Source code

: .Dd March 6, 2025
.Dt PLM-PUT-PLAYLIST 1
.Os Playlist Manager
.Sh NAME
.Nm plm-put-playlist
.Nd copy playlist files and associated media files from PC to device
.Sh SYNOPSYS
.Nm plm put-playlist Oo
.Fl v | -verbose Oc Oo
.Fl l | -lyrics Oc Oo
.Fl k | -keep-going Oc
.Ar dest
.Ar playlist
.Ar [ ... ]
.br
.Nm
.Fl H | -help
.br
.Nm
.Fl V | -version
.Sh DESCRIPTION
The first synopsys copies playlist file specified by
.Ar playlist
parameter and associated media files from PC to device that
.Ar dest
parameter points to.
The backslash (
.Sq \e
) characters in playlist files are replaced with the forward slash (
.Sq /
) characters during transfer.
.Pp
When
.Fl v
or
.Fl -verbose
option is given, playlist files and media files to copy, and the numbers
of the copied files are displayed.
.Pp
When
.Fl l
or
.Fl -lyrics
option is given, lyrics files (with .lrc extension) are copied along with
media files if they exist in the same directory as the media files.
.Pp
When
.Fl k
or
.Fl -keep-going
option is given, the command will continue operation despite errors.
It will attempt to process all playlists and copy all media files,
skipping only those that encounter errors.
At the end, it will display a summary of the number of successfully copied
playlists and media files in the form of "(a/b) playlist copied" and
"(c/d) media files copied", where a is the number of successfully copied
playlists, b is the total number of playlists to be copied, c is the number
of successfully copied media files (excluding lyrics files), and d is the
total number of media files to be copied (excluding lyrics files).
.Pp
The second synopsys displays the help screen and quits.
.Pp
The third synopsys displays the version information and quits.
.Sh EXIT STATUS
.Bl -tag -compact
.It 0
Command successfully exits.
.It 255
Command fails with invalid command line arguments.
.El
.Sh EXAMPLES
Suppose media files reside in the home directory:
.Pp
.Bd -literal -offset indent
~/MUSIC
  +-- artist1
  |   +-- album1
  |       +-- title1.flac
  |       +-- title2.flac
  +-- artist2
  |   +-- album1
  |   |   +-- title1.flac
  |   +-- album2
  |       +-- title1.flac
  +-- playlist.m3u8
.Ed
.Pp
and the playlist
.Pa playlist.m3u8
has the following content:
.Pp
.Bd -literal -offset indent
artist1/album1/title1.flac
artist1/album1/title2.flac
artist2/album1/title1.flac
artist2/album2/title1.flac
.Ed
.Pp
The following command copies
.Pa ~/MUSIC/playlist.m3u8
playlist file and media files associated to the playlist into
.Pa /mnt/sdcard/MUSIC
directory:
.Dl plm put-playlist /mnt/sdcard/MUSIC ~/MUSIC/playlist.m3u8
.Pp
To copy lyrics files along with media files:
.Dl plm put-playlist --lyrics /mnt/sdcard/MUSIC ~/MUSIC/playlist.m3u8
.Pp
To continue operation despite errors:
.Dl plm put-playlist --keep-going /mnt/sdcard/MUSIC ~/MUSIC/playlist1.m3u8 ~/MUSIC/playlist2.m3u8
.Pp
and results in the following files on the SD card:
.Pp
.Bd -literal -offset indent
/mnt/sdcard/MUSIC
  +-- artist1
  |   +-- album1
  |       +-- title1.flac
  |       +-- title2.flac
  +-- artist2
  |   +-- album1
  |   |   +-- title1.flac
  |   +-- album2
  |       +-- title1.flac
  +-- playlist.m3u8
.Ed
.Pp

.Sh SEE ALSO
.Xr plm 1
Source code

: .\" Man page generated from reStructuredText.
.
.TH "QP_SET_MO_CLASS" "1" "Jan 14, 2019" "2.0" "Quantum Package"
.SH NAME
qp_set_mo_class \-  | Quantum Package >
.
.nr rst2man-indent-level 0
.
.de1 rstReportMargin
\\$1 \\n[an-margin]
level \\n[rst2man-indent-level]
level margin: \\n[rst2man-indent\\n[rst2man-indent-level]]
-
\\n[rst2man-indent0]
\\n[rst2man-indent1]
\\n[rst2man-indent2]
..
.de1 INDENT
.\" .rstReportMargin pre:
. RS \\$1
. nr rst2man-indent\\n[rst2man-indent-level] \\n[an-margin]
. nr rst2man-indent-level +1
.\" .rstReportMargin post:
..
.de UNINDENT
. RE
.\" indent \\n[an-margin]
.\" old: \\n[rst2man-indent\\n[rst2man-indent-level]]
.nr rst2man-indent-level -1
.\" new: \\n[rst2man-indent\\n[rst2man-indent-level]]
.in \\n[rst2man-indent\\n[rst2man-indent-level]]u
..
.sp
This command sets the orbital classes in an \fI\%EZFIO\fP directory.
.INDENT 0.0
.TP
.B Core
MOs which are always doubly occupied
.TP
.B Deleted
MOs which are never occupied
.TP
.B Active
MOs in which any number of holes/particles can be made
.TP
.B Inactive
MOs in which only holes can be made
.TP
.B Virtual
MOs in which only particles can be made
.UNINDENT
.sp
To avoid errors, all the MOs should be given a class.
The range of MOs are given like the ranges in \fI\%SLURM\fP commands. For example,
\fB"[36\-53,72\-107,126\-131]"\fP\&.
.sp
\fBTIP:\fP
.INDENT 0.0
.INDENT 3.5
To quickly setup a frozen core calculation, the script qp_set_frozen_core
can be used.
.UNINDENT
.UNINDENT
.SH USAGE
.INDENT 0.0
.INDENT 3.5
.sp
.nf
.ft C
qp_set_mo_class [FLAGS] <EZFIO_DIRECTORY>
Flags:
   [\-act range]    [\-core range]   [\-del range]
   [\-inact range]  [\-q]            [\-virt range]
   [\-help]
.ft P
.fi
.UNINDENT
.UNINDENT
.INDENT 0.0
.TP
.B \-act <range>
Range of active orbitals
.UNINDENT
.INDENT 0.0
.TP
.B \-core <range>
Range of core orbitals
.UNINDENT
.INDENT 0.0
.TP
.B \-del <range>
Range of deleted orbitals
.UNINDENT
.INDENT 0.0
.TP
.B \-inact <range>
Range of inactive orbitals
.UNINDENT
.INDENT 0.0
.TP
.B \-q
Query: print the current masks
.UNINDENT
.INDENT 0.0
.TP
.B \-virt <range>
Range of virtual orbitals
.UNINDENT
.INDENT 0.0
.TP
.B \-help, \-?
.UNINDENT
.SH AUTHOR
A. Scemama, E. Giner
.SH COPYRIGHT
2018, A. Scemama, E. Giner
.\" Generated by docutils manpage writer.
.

--

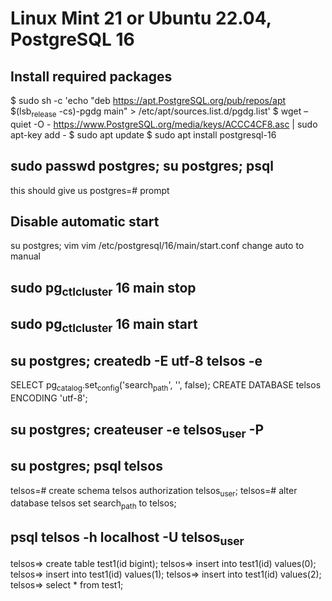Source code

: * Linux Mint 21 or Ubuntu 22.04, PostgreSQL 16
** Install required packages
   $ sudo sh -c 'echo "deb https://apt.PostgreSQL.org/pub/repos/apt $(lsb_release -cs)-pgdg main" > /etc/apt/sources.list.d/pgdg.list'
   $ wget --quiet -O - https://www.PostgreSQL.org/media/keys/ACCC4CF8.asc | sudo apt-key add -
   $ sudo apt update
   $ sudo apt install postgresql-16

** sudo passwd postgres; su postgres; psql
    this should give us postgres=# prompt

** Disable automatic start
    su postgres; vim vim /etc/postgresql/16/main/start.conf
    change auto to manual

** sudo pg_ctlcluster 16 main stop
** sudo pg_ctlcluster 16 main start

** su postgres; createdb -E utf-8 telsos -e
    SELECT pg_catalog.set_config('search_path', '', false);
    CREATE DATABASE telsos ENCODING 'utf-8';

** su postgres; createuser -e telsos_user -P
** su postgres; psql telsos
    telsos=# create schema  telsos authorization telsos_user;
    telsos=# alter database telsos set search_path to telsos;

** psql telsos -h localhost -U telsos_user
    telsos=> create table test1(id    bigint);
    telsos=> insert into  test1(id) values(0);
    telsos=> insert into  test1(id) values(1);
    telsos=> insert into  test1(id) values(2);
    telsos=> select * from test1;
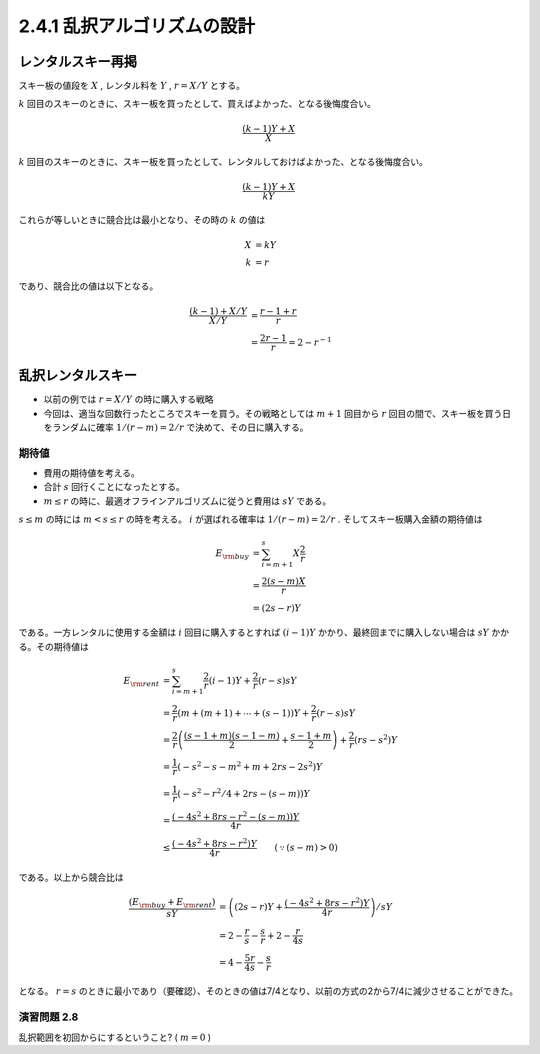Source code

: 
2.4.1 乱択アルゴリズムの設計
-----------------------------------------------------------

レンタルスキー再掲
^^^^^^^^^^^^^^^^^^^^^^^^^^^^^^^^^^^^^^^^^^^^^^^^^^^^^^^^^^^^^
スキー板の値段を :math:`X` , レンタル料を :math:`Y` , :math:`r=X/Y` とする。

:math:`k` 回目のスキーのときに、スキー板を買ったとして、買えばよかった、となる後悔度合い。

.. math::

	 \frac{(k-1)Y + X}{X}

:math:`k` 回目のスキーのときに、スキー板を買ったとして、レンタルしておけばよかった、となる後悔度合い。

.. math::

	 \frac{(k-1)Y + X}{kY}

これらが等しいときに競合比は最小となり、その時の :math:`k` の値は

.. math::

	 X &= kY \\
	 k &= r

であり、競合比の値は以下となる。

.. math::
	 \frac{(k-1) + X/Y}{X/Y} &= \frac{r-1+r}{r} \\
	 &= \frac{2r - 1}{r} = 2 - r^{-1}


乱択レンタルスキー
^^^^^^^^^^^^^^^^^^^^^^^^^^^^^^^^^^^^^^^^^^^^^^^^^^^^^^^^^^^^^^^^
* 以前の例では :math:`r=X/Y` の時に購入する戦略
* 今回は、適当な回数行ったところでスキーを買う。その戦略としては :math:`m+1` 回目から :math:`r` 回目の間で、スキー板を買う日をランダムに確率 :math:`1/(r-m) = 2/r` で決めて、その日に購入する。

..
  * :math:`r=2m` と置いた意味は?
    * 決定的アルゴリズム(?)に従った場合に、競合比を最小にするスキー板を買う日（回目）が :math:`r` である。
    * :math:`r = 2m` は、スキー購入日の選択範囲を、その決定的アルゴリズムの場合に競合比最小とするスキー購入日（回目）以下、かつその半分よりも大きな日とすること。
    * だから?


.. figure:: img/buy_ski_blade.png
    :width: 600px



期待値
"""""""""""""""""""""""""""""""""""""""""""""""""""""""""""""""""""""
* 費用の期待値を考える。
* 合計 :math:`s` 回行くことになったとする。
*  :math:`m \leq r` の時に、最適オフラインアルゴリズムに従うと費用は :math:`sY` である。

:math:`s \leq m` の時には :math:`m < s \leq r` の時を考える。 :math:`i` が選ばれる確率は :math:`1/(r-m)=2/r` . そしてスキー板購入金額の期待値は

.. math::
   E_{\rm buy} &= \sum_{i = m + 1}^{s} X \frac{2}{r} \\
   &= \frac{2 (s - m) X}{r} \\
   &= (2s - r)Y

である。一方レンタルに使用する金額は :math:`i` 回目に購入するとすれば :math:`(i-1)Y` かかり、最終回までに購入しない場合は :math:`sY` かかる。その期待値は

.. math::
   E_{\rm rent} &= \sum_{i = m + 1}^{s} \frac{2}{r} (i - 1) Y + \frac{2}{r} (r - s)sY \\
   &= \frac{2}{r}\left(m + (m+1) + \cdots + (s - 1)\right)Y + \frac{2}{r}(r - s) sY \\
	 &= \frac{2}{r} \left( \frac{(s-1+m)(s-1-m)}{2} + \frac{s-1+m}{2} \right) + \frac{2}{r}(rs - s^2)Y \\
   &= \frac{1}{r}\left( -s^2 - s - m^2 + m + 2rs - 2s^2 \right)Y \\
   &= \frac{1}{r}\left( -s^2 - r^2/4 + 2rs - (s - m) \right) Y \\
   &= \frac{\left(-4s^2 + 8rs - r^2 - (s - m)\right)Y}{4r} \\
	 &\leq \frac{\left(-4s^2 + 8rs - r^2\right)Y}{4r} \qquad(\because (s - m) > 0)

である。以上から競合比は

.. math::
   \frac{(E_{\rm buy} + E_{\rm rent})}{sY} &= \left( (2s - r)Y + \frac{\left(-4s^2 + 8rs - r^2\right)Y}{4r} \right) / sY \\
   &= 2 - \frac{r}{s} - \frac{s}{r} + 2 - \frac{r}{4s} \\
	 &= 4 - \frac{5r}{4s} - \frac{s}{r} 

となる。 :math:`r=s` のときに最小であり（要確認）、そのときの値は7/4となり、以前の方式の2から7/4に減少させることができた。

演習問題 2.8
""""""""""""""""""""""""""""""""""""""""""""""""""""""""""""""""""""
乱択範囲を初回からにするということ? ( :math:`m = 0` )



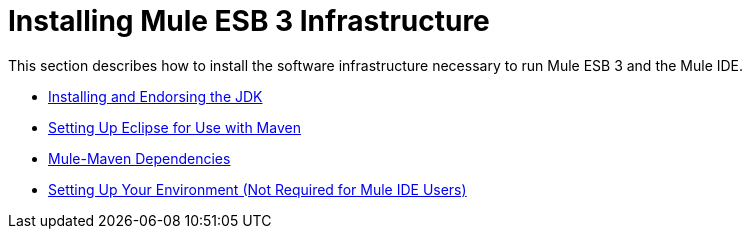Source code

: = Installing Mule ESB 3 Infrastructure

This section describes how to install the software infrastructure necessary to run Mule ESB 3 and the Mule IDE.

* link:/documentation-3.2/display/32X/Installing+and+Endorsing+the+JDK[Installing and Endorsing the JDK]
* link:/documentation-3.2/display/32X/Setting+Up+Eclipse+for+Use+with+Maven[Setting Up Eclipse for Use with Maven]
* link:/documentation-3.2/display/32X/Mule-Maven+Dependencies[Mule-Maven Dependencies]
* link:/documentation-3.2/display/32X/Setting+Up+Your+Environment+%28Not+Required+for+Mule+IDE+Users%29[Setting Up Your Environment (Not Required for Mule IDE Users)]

...

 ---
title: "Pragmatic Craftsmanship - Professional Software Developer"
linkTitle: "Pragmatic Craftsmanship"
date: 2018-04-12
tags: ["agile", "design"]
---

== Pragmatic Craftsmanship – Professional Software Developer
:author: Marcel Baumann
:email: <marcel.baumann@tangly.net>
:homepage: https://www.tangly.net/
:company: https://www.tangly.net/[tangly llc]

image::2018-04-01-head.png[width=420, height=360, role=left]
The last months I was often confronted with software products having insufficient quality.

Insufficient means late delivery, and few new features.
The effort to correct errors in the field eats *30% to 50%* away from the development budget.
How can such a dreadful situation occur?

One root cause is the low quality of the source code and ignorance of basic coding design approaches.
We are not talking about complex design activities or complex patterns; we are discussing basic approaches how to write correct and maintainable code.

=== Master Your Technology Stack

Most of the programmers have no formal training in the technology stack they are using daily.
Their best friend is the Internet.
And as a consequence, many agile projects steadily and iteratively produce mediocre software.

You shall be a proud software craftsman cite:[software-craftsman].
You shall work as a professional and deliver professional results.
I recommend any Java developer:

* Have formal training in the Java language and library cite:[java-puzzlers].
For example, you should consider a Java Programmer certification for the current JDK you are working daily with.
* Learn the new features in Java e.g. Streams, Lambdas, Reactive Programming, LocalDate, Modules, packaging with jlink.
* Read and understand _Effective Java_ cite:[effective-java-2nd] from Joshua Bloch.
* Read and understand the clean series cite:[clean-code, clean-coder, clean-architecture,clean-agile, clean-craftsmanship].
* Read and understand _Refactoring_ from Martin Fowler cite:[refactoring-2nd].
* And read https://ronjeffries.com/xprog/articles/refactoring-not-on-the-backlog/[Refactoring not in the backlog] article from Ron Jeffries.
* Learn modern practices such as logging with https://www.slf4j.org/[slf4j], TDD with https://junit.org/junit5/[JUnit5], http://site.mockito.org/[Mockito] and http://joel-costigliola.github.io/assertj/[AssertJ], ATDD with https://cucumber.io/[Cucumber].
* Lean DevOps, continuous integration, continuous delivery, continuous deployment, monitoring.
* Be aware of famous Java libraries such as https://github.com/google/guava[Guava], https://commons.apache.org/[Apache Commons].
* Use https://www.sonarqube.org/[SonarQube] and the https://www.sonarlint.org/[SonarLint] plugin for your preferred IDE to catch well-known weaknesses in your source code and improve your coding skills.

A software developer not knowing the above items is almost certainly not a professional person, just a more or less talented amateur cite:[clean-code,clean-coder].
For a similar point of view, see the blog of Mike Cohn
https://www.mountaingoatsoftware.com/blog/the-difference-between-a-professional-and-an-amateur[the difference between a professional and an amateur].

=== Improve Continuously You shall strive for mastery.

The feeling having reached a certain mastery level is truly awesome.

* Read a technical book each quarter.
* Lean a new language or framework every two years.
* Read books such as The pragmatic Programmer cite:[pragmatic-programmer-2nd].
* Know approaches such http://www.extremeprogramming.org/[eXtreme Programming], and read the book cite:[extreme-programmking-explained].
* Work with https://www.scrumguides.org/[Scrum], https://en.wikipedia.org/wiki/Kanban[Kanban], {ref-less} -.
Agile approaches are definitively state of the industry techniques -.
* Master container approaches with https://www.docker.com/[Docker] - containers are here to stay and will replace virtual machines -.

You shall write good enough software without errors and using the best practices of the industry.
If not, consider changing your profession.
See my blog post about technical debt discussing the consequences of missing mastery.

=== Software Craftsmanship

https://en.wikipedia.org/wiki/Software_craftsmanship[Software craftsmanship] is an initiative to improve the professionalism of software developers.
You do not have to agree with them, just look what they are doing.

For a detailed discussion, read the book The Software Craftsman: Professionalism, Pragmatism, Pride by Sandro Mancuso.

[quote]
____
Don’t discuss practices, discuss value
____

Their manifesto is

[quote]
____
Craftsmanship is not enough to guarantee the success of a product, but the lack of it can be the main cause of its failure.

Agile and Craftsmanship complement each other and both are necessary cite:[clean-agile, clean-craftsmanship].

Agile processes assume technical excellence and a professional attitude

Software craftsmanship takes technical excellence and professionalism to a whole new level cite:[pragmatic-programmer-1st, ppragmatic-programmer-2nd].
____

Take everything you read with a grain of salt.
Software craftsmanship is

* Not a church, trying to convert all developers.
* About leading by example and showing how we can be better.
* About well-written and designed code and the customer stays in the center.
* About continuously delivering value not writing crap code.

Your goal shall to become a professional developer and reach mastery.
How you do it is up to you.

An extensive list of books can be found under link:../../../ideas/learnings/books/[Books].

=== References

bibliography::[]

→ Request
Where a line above contains the word "width", copy that line.

→ Answer area
    :width: 600px
image::2018-04-01-head.png[width=420, height=360, role=left]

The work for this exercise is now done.